Your assignment: From the listing below, copy each line where "Altium" occurs.

--------------------

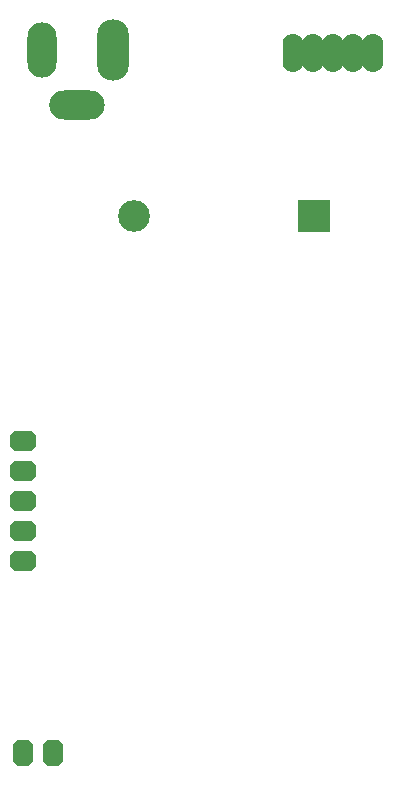
<source format=gbs>
G04*
G04 #@! TF.GenerationSoftware,Altium Limited,Altium Designer,19.0.15 (446)*
G04*
G04 Layer_Color=16711935*
%FSLAX23Y23*%
%MOIN*%
G70*
G01*
G75*
%ADD67R,0.106X0.106*%
%ADD68C,0.106*%
%ADD69O,0.185X0.097*%
%ADD70O,0.097X0.185*%
%ADD71O,0.106X0.205*%
G04:AMPARAMS|DCode=72|XSize=88mil|YSize=68mil|CornerRadius=0mil|HoleSize=0mil|Usage=FLASHONLY|Rotation=180.000|XOffset=0mil|YOffset=0mil|HoleType=Round|Shape=Octagon|*
%AMOCTAGOND72*
4,1,8,-0.044,0.017,-0.044,-0.017,-0.027,-0.034,0.027,-0.034,0.044,-0.017,0.044,0.017,0.027,0.034,-0.027,0.034,-0.044,0.017,0.0*
%
%ADD72OCTAGOND72*%

G04:AMPARAMS|DCode=73|XSize=88mil|YSize=68mil|CornerRadius=0mil|HoleSize=0mil|Usage=FLASHONLY|Rotation=90.000|XOffset=0mil|YOffset=0mil|HoleType=Round|Shape=Octagon|*
%AMOCTAGOND73*
4,1,8,0.017,0.044,-0.017,0.044,-0.034,0.027,-0.034,-0.027,-0.017,-0.044,0.017,-0.044,0.034,-0.027,0.034,0.027,0.017,0.044,0.0*
%
%ADD73OCTAGOND73*%

%ADD74O,0.069X0.130*%
D67*
X-535Y2250D02*
D03*
D68*
X-1135D02*
D03*
D69*
X-1323Y2620D02*
D03*
D70*
X-1441Y2805D02*
D03*
D71*
X-1205D02*
D03*
D72*
X-1505Y1100D02*
D03*
Y1200D02*
D03*
Y1300D02*
D03*
Y1400D02*
D03*
Y1500D02*
D03*
D73*
Y460D02*
D03*
X-1405D02*
D03*
D74*
X-336Y2795D02*
D03*
X-403D02*
D03*
X-470D02*
D03*
X-537D02*
D03*
X-604D02*
D03*
M02*

</source>
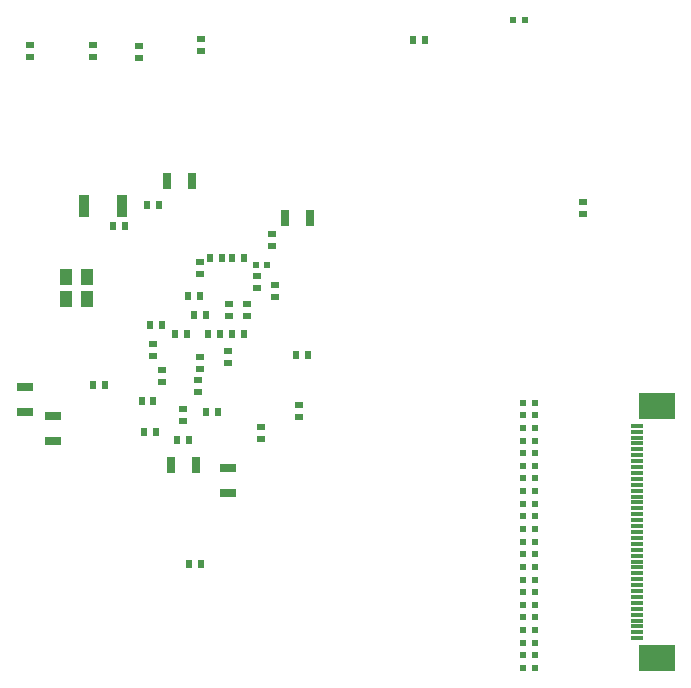
<source format=gbp>
G04*
G04 #@! TF.GenerationSoftware,Altium Limited,Altium Designer,20.1.11 (218)*
G04*
G04 Layer_Color=128*
%FSLAX25Y25*%
%MOIN*%
G70*
G04*
G04 #@! TF.SameCoordinates,731B5D3F-845C-401C-AC73-029E605C2F8B*
G04*
G04*
G04 #@! TF.FilePolarity,Positive*
G04*
G01*
G75*
%ADD23R,0.02756X0.02362*%
%ADD24R,0.02362X0.02756*%
%ADD25R,0.02362X0.02362*%
%ADD32R,0.05512X0.03150*%
%ADD41R,0.03150X0.05512*%
%ADD83R,0.04331X0.05512*%
%ADD84R,0.03740X0.07480*%
%ADD85R,0.04331X0.01181*%
%ADD86R,0.12205X0.09055*%
D23*
X404893Y266374D02*
D03*
Y270311D02*
D03*
X404115Y262779D02*
D03*
Y258842D02*
D03*
X389231Y274586D02*
D03*
Y270649D02*
D03*
X392299Y265967D02*
D03*
Y262031D02*
D03*
X399280Y248915D02*
D03*
Y252852D02*
D03*
X425390Y243049D02*
D03*
Y246986D02*
D03*
X438057Y250289D02*
D03*
Y254226D02*
D03*
X414320Y268300D02*
D03*
Y272237D02*
D03*
X414462Y284115D02*
D03*
Y288052D02*
D03*
X420572Y287996D02*
D03*
Y284059D02*
D03*
X430010Y290381D02*
D03*
Y294318D02*
D03*
X423757Y297277D02*
D03*
Y293340D02*
D03*
X404907Y297988D02*
D03*
Y301925D02*
D03*
X428797Y311446D02*
D03*
Y307509D02*
D03*
X405081Y376193D02*
D03*
Y372256D02*
D03*
X384586Y374046D02*
D03*
Y370109D02*
D03*
X369294Y374220D02*
D03*
Y370283D02*
D03*
X348115Y374210D02*
D03*
Y370273D02*
D03*
X532451Y322038D02*
D03*
Y318101D02*
D03*
D24*
X401032Y290746D02*
D03*
X404969D02*
D03*
X402965Y284378D02*
D03*
X406903D02*
D03*
X407673Y278055D02*
D03*
X411610D02*
D03*
X392340Y280919D02*
D03*
X388403D02*
D03*
X396532Y278032D02*
D03*
X400469D02*
D03*
X389345Y255820D02*
D03*
X385408D02*
D03*
X369143Y260910D02*
D03*
X373080D02*
D03*
X386300Y245210D02*
D03*
X390237D02*
D03*
X397267Y242826D02*
D03*
X401204D02*
D03*
X407031Y252161D02*
D03*
X410968D02*
D03*
X436812Y271009D02*
D03*
X440750D02*
D03*
X419598Y277951D02*
D03*
X415661D02*
D03*
X412245Y303326D02*
D03*
X408308D02*
D03*
X419672Y303399D02*
D03*
X415735D02*
D03*
X375810Y314148D02*
D03*
X379747D02*
D03*
X387381Y321132D02*
D03*
X391318D02*
D03*
X479797Y376130D02*
D03*
X475860D02*
D03*
X401255Y201388D02*
D03*
X405192D02*
D03*
D25*
X427394Y300901D02*
D03*
X423457D02*
D03*
X509214Y382813D02*
D03*
X513151D02*
D03*
X516497Y191950D02*
D03*
X512560D02*
D03*
X516497Y196162D02*
D03*
X512560D02*
D03*
Y166676D02*
D03*
X516497D02*
D03*
Y200375D02*
D03*
X512560D02*
D03*
Y170888D02*
D03*
X516497D02*
D03*
Y204587D02*
D03*
X512560D02*
D03*
Y175101D02*
D03*
X516497D02*
D03*
Y208800D02*
D03*
X512560D02*
D03*
Y183525D02*
D03*
X516497D02*
D03*
Y213012D02*
D03*
X512560D02*
D03*
Y187738D02*
D03*
X516497D02*
D03*
Y217224D02*
D03*
X512560D02*
D03*
X516497Y242498D02*
D03*
X512560D02*
D03*
X516497Y246711D02*
D03*
X512560D02*
D03*
X516497Y250923D02*
D03*
X512560D02*
D03*
X516497Y255135D02*
D03*
X512560D02*
D03*
X516497Y179313D02*
D03*
X512560D02*
D03*
X516497Y221437D02*
D03*
X512560D02*
D03*
X516497Y225649D02*
D03*
X512560D02*
D03*
X516497Y229861D02*
D03*
X512560D02*
D03*
X516497Y234074D02*
D03*
X512560D02*
D03*
X516497Y238286D02*
D03*
X512560D02*
D03*
D32*
X346488Y260358D02*
D03*
Y252090D02*
D03*
X355977Y242317D02*
D03*
Y250584D02*
D03*
X414226Y224933D02*
D03*
Y233201D02*
D03*
D41*
X395259Y234439D02*
D03*
X403527D02*
D03*
X441409Y316716D02*
D03*
X433142D02*
D03*
X394049Y329091D02*
D03*
X402316D02*
D03*
D83*
X360241Y289654D02*
D03*
X367328D02*
D03*
X360122Y297158D02*
D03*
X367209D02*
D03*
D84*
X379018Y320846D02*
D03*
X366223D02*
D03*
D85*
X550466Y247449D02*
D03*
Y245480D02*
D03*
Y243512D02*
D03*
Y241543D02*
D03*
Y239575D02*
D03*
Y237606D02*
D03*
Y235638D02*
D03*
Y233669D02*
D03*
Y231701D02*
D03*
Y229732D02*
D03*
Y227764D02*
D03*
Y225795D02*
D03*
Y223827D02*
D03*
Y221858D02*
D03*
Y219890D02*
D03*
Y217921D02*
D03*
Y215953D02*
D03*
Y213984D02*
D03*
Y212016D02*
D03*
Y210047D02*
D03*
Y208079D02*
D03*
Y206110D02*
D03*
Y204142D02*
D03*
Y202173D02*
D03*
Y200205D02*
D03*
Y198236D02*
D03*
Y196268D02*
D03*
Y194299D02*
D03*
Y192331D02*
D03*
Y190362D02*
D03*
Y188394D02*
D03*
Y186425D02*
D03*
Y184457D02*
D03*
Y182488D02*
D03*
Y180520D02*
D03*
Y178551D02*
D03*
Y176583D02*
D03*
D86*
X557159Y170008D02*
D03*
Y254024D02*
D03*
M02*

</source>
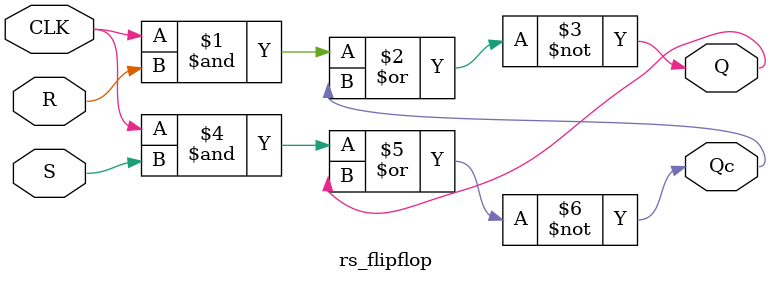
<source format=v>
`timescale 1ns / 1ps

module rs_flipflop(
    input CLK, 
    input R, 
    input S,
    output Q, 
    output Qc
    );
    
    assign Q = ~((CLK & R) | Qc);
    assign Qc = ~((CLK & S) | Q);
endmodule
</source>
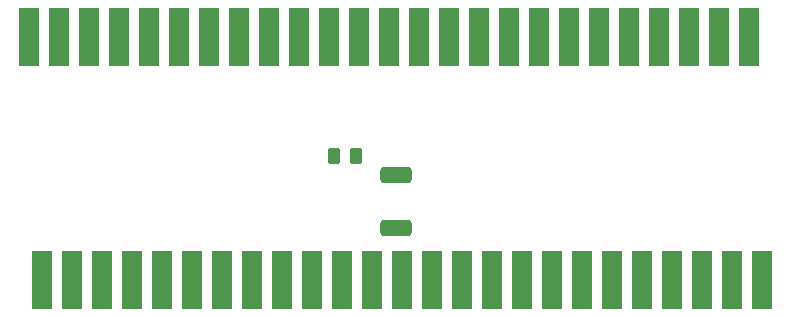
<source format=gbr>
%TF.GenerationSoftware,KiCad,Pcbnew,(6.0.5-0)*%
%TF.CreationDate,2022-12-24T01:00:06+09:00*%
%TF.ProjectId,ScsiRider1.2,53637369-5269-4646-9572-312e322e6b69,rev?*%
%TF.SameCoordinates,Original*%
%TF.FileFunction,Soldermask,Bot*%
%TF.FilePolarity,Negative*%
%FSLAX46Y46*%
G04 Gerber Fmt 4.6, Leading zero omitted, Abs format (unit mm)*
G04 Created by KiCad (PCBNEW (6.0.5-0)) date 2022-12-24 01:00:06*
%MOMM*%
%LPD*%
G01*
G04 APERTURE LIST*
G04 Aperture macros list*
%AMRoundRect*
0 Rectangle with rounded corners*
0 $1 Rounding radius*
0 $2 $3 $4 $5 $6 $7 $8 $9 X,Y pos of 4 corners*
0 Add a 4 corners polygon primitive as box body*
4,1,4,$2,$3,$4,$5,$6,$7,$8,$9,$2,$3,0*
0 Add four circle primitives for the rounded corners*
1,1,$1+$1,$2,$3*
1,1,$1+$1,$4,$5*
1,1,$1+$1,$6,$7*
1,1,$1+$1,$8,$9*
0 Add four rect primitives between the rounded corners*
20,1,$1+$1,$2,$3,$4,$5,0*
20,1,$1+$1,$4,$5,$6,$7,0*
20,1,$1+$1,$6,$7,$8,$9,0*
20,1,$1+$1,$8,$9,$2,$3,0*%
G04 Aperture macros list end*
%ADD10R,1.780000X5.000000*%
%ADD11RoundRect,0.250000X0.262500X0.450000X-0.262500X0.450000X-0.262500X-0.450000X0.262500X-0.450000X0*%
%ADD12RoundRect,0.250000X1.075000X-0.425000X1.075000X0.425000X-1.075000X0.425000X-1.075000X-0.425000X0*%
G04 APERTURE END LIST*
D10*
%TO.C,J2*%
X173755000Y-117550000D03*
X171215000Y-117550000D03*
X168675000Y-117550000D03*
X166135000Y-117550000D03*
X163595000Y-117550000D03*
X161055000Y-117550000D03*
X158515000Y-117550000D03*
X155975000Y-117550000D03*
X153435000Y-117550000D03*
X150895000Y-117550000D03*
X148355000Y-117550000D03*
X145815000Y-117550000D03*
X143275000Y-117550000D03*
X140735000Y-117550000D03*
X138195000Y-117550000D03*
X135655000Y-117550000D03*
X133115000Y-117550000D03*
X130575000Y-117550000D03*
X128035000Y-117550000D03*
X125495000Y-117550000D03*
X122955000Y-117550000D03*
X120415000Y-117550000D03*
X117875000Y-117550000D03*
X115335000Y-117550000D03*
X112795000Y-117550000D03*
%TD*%
%TO.C,J1*%
X113877005Y-138147325D03*
X116417005Y-138147325D03*
X118957005Y-138147325D03*
X121497005Y-138147325D03*
X124037005Y-138147325D03*
X126577005Y-138147325D03*
X129117005Y-138147325D03*
X131657005Y-138147325D03*
X134197005Y-138147325D03*
X136737005Y-138147325D03*
X139277005Y-138147325D03*
X141817005Y-138147325D03*
X144357005Y-138147325D03*
X146897005Y-138147325D03*
X149437005Y-138147325D03*
X151977005Y-138147325D03*
X154517005Y-138147325D03*
X157057005Y-138147325D03*
X159597005Y-138147325D03*
X162137005Y-138147325D03*
X164677005Y-138147325D03*
X167217005Y-138147325D03*
X169757005Y-138147325D03*
X172297005Y-138147325D03*
X174837005Y-138147325D03*
%TD*%
D11*
%TO.C,331*%
X140417500Y-127670000D03*
X138592500Y-127670000D03*
%TD*%
D12*
%TO.C,F1*%
X143870000Y-133745000D03*
X143870000Y-129245000D03*
%TD*%
M02*

</source>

--------------------

Output below:
G04 #@! TF.GenerationSoftware,Altium Limited,Altium Designer,19.0.15 (446)*
G04 #@! TF.GenerationSoftware,Altium Limited,Altium Designer,20.1.11 (218)*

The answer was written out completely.